We have a roomette reserved MTZ-SEA.....there is a possibility we may want to stop in SLM to visit relatives....if we get off in SLM, would there be a problem? We would just purchase coach tickets a day or so later to go on to SEA.....


----------



## bombcar (Jun 17, 2011)

Shouldn't be a problem unless you checked luggage; just let your attendant and conductor know you're getting off early.


----------



## Tumbleweed (Jun 17, 2011)

bombcar said:


> Shouldn't be a problem unless you checked luggage; just let your attendant and conductor know you're getting off early.


Thanks!


----------



## jis (Jun 17, 2011)

Yeah. I do that all the time, like hop off at Trenton, while I have a ticket to Newark, e.g. to catch the last NJT train of the night to Metropark, while Cardinal is happily running hours late.


----------



## Tumbleweed (Jun 17, 2011)




----------



## Bob Dylan (Jun 17, 2011)

Tumbleweed said:


> We have a roomette reserved MTZ-SEA.....there is a possibility we may want to stop in SLM to visit relatives....if we get off in SLM, would there be a problem? We would just purchase coach tickets a day or so later to go on to SEA.....


Why not just redo your rez and use the first part MYZ-SLM as booked in your Sleeper, then rebook in Coach from SLM-SEA on a Cascade or even the Starlite! No point in giving away $$$ to Amtrak! ^_^


----------



## Tumbleweed (Jun 17, 2011)

jimhudson said:


> Tumbleweed said:
> 
> 
> > We have a roomette reserved MTZ-SEA.....there is a possibility we may want to stop in SLM to visit relatives....if we get off in SLM, would there be a problem?
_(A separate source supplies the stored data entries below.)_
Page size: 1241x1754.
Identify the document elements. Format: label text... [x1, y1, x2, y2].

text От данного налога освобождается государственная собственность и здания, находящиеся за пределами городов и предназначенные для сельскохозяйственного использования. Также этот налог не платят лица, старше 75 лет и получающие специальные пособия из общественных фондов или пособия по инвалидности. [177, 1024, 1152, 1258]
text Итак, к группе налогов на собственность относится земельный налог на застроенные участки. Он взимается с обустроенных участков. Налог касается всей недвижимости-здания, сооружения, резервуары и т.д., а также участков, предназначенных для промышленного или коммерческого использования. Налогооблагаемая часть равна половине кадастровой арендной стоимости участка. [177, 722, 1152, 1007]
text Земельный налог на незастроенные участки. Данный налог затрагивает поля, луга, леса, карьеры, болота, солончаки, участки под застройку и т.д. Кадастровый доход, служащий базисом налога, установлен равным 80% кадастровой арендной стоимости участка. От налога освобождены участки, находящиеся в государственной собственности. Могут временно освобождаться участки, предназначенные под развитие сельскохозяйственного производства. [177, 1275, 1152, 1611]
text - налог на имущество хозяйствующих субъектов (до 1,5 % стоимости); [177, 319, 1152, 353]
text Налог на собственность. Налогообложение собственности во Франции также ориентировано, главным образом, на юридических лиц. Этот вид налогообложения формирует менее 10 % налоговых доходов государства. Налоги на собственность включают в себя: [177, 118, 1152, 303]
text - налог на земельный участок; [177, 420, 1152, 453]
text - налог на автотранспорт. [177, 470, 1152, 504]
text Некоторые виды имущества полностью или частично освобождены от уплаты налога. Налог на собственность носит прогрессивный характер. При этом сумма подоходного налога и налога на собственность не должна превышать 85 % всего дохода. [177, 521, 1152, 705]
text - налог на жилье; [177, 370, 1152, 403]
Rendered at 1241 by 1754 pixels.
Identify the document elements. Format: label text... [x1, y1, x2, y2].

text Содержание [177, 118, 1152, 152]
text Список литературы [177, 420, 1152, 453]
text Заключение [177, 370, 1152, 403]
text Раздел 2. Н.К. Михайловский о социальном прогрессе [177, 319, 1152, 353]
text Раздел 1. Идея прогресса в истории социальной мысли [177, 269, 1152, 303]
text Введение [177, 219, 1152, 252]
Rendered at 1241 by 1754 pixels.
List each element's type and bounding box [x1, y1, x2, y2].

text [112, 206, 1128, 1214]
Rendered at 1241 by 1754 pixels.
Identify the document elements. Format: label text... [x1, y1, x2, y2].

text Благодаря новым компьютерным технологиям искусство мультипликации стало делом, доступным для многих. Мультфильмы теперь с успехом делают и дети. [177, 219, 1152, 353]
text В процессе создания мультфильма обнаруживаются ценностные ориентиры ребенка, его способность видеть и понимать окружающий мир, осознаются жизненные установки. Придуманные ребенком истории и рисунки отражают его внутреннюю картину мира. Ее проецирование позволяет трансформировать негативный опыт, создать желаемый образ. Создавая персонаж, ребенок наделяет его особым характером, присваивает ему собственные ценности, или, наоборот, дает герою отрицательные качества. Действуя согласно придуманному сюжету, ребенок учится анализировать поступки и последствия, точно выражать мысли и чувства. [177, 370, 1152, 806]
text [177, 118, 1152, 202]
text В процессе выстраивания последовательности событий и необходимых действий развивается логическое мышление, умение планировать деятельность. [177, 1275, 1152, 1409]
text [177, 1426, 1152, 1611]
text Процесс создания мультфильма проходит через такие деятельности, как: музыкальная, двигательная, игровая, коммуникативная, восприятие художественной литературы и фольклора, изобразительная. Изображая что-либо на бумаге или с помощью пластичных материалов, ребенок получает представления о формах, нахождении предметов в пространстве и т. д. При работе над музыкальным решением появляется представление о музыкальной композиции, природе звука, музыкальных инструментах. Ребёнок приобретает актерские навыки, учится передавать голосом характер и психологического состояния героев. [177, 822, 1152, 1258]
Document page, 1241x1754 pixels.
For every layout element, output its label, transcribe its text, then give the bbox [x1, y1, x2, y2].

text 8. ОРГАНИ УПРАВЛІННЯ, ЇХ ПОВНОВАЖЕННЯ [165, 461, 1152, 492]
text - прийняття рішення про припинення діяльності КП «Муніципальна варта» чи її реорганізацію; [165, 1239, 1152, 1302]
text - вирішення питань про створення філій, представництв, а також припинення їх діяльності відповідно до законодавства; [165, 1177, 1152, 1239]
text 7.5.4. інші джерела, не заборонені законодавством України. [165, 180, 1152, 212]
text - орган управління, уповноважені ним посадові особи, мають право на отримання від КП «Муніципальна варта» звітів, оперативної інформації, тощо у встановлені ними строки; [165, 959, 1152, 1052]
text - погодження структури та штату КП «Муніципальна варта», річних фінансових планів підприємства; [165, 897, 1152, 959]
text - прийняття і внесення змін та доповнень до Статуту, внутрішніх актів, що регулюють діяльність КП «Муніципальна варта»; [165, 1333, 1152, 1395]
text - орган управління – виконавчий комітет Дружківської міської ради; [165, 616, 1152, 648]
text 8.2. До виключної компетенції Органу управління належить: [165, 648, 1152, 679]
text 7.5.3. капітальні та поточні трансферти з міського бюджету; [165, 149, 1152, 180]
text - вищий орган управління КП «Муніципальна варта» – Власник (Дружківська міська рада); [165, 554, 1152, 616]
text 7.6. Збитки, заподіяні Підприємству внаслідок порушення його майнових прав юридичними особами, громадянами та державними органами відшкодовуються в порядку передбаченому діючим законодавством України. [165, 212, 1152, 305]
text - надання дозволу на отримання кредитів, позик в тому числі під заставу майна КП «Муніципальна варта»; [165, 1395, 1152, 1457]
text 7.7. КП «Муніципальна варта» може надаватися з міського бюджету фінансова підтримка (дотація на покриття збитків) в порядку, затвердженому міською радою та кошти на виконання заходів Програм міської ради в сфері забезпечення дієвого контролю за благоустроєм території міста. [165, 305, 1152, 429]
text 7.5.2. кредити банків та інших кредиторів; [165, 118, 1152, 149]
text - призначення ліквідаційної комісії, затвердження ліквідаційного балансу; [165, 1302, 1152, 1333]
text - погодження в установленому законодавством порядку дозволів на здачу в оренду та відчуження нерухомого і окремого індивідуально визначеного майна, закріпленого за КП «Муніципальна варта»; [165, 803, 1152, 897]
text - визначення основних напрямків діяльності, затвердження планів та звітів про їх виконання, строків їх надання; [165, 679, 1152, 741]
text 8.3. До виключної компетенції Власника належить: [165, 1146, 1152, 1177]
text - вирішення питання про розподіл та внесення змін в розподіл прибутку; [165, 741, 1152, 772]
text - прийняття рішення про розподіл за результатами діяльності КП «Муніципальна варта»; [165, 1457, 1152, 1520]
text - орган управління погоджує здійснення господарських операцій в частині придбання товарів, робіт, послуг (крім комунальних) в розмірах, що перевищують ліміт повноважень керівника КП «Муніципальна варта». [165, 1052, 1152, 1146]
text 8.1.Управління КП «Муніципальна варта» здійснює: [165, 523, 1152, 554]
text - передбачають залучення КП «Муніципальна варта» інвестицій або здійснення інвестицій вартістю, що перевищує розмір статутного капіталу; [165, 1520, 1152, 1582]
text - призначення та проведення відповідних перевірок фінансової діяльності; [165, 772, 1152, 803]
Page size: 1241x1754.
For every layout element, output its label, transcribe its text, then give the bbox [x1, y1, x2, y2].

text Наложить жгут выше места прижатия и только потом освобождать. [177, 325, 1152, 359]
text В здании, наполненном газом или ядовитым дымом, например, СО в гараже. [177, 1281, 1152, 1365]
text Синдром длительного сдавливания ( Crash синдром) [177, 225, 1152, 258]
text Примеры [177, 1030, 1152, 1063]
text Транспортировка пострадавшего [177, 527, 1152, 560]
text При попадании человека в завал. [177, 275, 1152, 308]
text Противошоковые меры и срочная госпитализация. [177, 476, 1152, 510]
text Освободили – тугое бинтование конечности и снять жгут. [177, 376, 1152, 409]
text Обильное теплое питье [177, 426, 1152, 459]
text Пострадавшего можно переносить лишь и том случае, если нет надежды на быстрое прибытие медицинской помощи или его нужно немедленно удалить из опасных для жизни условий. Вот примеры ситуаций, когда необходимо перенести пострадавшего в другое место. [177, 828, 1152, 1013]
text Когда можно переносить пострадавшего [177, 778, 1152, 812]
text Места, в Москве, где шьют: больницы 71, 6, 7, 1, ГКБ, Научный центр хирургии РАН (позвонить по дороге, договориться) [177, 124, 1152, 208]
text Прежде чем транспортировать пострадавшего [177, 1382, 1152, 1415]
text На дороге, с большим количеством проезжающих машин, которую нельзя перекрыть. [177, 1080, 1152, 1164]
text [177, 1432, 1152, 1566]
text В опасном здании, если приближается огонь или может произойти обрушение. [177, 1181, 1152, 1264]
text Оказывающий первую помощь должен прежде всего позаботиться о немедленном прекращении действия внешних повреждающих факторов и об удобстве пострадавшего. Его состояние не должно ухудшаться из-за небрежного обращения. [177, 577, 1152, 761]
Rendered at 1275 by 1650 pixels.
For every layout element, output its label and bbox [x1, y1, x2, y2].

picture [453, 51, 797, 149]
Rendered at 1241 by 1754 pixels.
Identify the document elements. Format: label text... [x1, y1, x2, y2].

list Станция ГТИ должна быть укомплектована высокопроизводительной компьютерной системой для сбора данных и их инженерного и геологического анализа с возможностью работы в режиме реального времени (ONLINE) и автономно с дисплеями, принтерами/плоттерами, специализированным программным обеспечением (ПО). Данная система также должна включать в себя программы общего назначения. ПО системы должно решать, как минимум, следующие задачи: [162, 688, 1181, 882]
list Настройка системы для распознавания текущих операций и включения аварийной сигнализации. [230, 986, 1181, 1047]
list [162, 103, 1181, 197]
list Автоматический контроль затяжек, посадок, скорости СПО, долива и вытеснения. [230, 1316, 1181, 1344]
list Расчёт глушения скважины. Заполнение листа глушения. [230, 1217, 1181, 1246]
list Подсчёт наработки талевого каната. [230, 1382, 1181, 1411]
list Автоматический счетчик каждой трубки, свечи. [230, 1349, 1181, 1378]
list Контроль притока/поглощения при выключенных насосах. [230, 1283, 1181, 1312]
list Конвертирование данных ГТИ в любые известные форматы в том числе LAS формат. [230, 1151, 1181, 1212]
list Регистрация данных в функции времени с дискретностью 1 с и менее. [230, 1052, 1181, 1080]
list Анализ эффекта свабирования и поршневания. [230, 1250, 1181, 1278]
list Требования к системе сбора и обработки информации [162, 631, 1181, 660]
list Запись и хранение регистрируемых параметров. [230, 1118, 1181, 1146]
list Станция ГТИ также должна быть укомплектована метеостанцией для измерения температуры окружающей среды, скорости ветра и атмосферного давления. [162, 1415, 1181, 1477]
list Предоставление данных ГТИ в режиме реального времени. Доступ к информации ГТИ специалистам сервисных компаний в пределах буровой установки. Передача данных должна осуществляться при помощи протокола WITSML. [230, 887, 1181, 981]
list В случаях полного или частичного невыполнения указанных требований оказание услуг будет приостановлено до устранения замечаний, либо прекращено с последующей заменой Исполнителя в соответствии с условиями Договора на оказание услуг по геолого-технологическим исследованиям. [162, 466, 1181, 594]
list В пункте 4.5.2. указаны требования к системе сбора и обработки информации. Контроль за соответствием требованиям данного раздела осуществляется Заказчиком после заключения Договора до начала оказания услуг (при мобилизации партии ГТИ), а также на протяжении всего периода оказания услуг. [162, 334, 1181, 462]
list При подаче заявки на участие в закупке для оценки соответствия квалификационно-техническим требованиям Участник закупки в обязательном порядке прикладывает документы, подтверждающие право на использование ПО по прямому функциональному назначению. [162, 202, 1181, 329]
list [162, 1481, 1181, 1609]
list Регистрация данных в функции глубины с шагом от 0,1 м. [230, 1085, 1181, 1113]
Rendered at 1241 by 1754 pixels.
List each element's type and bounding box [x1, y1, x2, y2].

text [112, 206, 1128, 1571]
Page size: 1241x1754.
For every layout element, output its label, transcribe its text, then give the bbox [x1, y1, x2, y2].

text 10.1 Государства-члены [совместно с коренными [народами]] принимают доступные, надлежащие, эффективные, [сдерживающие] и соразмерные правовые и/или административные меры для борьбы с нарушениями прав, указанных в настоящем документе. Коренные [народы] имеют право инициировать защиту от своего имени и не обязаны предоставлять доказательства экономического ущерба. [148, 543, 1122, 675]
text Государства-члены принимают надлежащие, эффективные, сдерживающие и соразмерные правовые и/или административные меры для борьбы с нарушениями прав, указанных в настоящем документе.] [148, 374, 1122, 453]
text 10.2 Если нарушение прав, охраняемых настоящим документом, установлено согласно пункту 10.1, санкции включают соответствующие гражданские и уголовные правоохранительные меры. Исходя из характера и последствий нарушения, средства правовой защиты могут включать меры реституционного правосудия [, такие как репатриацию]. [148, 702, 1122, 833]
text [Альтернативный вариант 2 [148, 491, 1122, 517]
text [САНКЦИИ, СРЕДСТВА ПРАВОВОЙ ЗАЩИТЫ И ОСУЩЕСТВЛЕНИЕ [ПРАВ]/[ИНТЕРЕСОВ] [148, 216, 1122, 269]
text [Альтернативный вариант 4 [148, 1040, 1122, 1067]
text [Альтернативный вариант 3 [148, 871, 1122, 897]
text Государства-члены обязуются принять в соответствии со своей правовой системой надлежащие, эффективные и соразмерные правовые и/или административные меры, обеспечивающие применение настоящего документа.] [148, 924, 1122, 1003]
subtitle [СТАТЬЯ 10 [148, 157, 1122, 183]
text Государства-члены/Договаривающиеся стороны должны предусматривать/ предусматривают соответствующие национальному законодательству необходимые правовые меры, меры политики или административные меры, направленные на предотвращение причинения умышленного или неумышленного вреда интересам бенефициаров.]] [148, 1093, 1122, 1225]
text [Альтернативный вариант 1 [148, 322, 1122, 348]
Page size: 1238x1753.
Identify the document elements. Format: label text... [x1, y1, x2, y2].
We would just purchase coach tickets a day or so later to go on to SEA.....
> ...


Good thought, but we don't know for sure what we'll do yet......and I wonder if I would still get a low bucket price if I did that....


----------



## amamba (Jun 17, 2011)

I almost always book acela tix to BOS and then get off in PVD. I get more AGR points that way - and it was a trick taught to me by the traveler  An excellent trick!


----------



## Tumbleweed (Jun 17, 2011)

amamba said:


> I almost always book acela tix to BOS and then get off in PVD. I get more AGR points that way - and it was a trick taught to me by the traveler  An excellent trick!


Good point....the coach fare SLM-SEA is less than $50.00, so I will get the minimum of 100 points?



(plus the original fare points MTZ-SEA....



)


----------



## russ (Jun 18, 2011)

I have a similar question. I have a ticket in coach on the LSL from NYP to CHI. However, I might want to board the same train at ROC instead. Could I use my NYP-CHI ticket to board at ROC, assuming I print it out in advance?


----------